Protecteur, le garçon se doit aussi d’être conquérant, comme le montre Anne Fine. En effet Bill, malgré son
apparence de fille, reste en lui un petit garçon, et lorsque les filles complotent afin de laisser le maladif Paul
gagner à la course, lui n’arrive pas à se résoudre à perdre : car si la résignation est le lot des filles, elle n’est
guère celui des garçons, conçus pour gagner.
Mais attention ! Au royaume du mâle, on ne gagne pas n’importe comment : il faut se battre, battre l’autre,
démontrer sa force physique. Sinon, le verdict tombe : de « poule mouillée » à « femmelette », les qualificatifs
ne manquent pas pour souligner l’opprobre que jette sur le genre masculin tout entier celui qui ne se plie pas
aux traditionnels impératifs de virilité. C’est parce que la danse représente des valeurs dites féminines telles que
la grâce, la légèreté et l’expression des sentiments – surtout – que le père de Billy et son frère Tony refusent sa
passion : un garçon fait de la boxe, sport de combat, valeur on ne peut plus masculine (Billy Elliot).

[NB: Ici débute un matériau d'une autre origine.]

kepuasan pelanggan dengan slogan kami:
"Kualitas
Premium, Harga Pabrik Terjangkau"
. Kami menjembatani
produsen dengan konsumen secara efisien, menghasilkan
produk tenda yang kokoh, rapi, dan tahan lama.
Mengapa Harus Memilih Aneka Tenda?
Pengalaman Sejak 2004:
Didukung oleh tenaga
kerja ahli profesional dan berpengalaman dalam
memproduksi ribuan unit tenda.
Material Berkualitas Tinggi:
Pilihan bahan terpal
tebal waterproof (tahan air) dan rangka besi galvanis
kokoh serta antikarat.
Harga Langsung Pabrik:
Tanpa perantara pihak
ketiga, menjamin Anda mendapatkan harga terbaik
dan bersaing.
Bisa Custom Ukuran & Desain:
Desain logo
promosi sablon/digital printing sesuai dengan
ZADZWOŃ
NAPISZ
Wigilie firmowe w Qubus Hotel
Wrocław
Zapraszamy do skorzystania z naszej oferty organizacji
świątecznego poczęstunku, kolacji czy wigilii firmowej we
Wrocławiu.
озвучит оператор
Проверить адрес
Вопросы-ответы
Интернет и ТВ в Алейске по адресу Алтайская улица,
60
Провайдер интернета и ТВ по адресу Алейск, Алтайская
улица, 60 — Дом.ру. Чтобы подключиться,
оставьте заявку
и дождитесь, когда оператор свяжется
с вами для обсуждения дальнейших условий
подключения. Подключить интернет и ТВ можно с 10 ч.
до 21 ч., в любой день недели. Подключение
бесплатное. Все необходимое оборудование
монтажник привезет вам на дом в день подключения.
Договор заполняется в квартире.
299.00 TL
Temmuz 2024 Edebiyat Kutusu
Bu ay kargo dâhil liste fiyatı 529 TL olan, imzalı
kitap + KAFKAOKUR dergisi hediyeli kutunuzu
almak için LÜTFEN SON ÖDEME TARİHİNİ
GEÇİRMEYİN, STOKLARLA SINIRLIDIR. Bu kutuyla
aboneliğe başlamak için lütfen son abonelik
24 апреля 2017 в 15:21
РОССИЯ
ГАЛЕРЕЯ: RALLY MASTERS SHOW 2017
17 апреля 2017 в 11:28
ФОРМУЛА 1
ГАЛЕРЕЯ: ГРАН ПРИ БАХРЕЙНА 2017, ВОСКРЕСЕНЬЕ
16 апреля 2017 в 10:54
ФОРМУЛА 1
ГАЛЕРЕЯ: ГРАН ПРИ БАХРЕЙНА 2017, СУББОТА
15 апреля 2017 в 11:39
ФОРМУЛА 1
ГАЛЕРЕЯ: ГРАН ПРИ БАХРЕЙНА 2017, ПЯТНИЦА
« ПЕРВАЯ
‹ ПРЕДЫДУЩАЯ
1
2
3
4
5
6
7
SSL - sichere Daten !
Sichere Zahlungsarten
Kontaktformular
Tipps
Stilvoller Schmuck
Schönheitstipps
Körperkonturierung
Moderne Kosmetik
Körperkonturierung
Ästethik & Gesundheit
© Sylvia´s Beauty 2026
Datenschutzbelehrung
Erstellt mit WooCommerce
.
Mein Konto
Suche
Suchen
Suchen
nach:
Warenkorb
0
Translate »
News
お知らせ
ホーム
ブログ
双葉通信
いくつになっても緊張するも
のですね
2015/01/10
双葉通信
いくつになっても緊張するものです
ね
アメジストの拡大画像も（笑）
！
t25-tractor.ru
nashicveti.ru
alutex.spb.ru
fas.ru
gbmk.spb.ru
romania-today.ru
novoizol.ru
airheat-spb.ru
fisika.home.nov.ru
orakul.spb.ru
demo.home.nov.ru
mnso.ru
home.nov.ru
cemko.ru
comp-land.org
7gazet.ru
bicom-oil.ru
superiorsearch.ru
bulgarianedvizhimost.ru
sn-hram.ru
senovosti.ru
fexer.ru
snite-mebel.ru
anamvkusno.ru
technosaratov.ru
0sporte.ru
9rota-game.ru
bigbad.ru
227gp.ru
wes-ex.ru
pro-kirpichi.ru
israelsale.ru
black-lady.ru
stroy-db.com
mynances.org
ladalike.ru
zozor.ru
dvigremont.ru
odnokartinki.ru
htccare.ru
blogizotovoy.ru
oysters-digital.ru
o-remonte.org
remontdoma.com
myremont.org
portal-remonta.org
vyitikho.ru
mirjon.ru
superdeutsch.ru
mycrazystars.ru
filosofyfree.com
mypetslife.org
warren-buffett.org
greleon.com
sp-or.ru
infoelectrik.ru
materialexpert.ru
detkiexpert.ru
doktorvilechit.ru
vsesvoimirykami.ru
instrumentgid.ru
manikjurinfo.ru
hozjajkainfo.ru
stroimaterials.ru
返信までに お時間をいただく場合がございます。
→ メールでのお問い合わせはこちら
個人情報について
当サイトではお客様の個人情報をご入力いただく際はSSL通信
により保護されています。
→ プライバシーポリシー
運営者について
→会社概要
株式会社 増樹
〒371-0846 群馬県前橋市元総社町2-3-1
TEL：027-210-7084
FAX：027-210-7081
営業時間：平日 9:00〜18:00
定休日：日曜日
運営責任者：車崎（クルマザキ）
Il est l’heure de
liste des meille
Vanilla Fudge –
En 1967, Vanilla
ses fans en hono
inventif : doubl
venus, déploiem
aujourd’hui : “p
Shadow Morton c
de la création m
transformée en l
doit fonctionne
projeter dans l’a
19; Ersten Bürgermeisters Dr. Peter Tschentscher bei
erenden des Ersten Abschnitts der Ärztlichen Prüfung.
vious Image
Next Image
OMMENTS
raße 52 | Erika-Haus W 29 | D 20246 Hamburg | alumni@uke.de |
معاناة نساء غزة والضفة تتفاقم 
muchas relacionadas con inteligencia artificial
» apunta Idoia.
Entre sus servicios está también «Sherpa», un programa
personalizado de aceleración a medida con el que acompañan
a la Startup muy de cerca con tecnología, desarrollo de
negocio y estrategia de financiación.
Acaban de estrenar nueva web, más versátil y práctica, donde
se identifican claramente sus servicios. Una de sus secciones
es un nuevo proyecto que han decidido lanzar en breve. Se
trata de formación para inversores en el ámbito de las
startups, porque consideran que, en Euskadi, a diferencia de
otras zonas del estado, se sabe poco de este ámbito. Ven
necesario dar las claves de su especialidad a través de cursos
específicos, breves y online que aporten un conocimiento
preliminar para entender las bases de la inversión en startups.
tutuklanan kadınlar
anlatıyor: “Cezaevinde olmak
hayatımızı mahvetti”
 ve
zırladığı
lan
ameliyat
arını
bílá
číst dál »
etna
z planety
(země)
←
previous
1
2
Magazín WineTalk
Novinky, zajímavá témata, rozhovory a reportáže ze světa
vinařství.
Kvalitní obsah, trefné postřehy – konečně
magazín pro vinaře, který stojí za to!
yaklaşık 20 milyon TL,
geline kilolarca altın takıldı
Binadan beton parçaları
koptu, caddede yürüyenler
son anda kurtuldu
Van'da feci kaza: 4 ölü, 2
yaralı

De façon générale, c’est la prohibition des sentiments qui caractérise l’éducation des garçons.
Quand Sidonie (Garçon manqué), Yasmina et Malika (Pas de pitié pour les poupées b.) peuvent pleurer des
larmes de dépit, Frédéric regrette amèrement : « ça ne se fait pas quand on est un garçon. Ou alors seulement le
soir, dans son oreiller, mais pas au milieu de la cour de récréation » (Frédéric ou cent façons d’être un
garçon). On remarquera le ton très dogmatique de l’énonciation, notamment à travers l’emploi du pronom
personnel « on » et de la formule « ça ne se fait pas ».